La prise en charge est à la fois médicale et rééducative. Avec, en plus des kinésithérapeute, l'intervention d'ergothérapeutes, d'orthophonistes ou de moniteurs d'APA (Activité physique adaptée). L'objectif étant d'essayer de leur faire retrouver le niveau d'indépendance que ces patients avaient avant la contraction du Covid19. 

Un médecin libéral à l'Ehpad

Pour permettre la création de cette unité Covid-19, et donner du temps au docteur Jugand, depuis le 10 novembre, c'est un médecin libéral, le docteur Quentin Vasselon, qui prend en charge les résidents de l'Ehpad situé à quelques couloirs, dans le même bâtiment. "L'originalité du poste c'est que, à la base, les médecins de ville ne sont pas amenés à venir à l'hôpital Georges-Claudinon. Cela m'aura apporté un peu d’expérience sur le Covid-19 et une expérience de médecine axée sur du grand âge". Car d'ici quelques mois, ce jeune médecin, fraîchement diplômé compte ouvrir son propre cabinet dans une commune de l'Ondaine. 

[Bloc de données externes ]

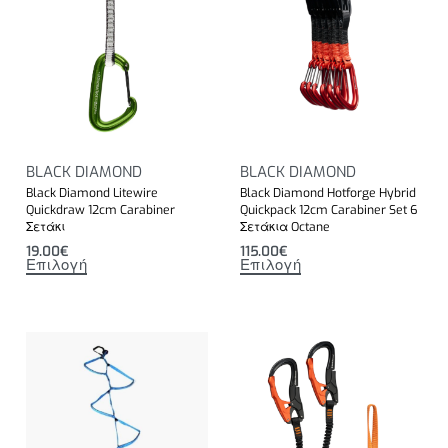
BLACK DIAMOND
BLACK DIAMOND
Black Diamond Litewire
Black Diamond Hotforge Hybrid
Quickdraw 12cm Carabiner
Quickpack 12cm Carabiner Set 6
Σετάκι
Σετάκια Octane
19.00
€
115.00
€
Επιλογή
Επιλογή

Le renfort d'un médecin libéral dans un hôpital est un dispositif novateur, une expérimentation née de la proposition du député LREM Julien Borowczyk, par ailleurs médecin, qui a été soutenue par l'Agence régionale de santé, l'URPS et l'ordre des médecins de la Loire.  

Une expérimentation financée par l'ARS

Et c'est l'ARS qui a décidé de proposer à l'hôpital du Chambon-Feugerolles de tester ce dispositif. "Le Chambon-Feugerolles a été fortement impacté par le Covid-19, la ville et notre Ehpad, rappelle Rachel Borie directrice adjointe de l’hôpital en charge notamment de la filière gériatrique. Les deux-tiers de nos résidents (l'Ehpad compte 174 lits) ont eu le Covid-19. Et on a eu une trentaine de décès. Parallèlement on avait une pénurie médicale. C'est pour ça qu'on a pu bénéficier de ce soutien".  

Un soutien qui a permis d'améliorer la prise en charge des patients en donnant plus de temps aux médecins. Au niveau de l'hygiène également, différencier les équipes (de l'unité Covid-19 et de l'Ehpad) a permis de limiter les risques de transmission. 

"Cela a permis de remettre en service une quinzaine de lits, calcule Christophe Martinat, directeur des centres hospitaliers de Firminy et du Chambon-Feugerolles. Et donc de fluidifier le parcours aux Urgences. 15 patients dans des lits, ce sont 15 patients qui ne sont pas en attente dans des brancards, dans des couloirs ou entre deux structures. Donc un bilan qui est encore à consolider mais qui est plutôt positif dans sa première approche". Le dispositif financé par l'Agence régionale de santé est temporaire. Mais pour le moment, aucune date n'a été fixée pour mettre un terme à cette expérimentation.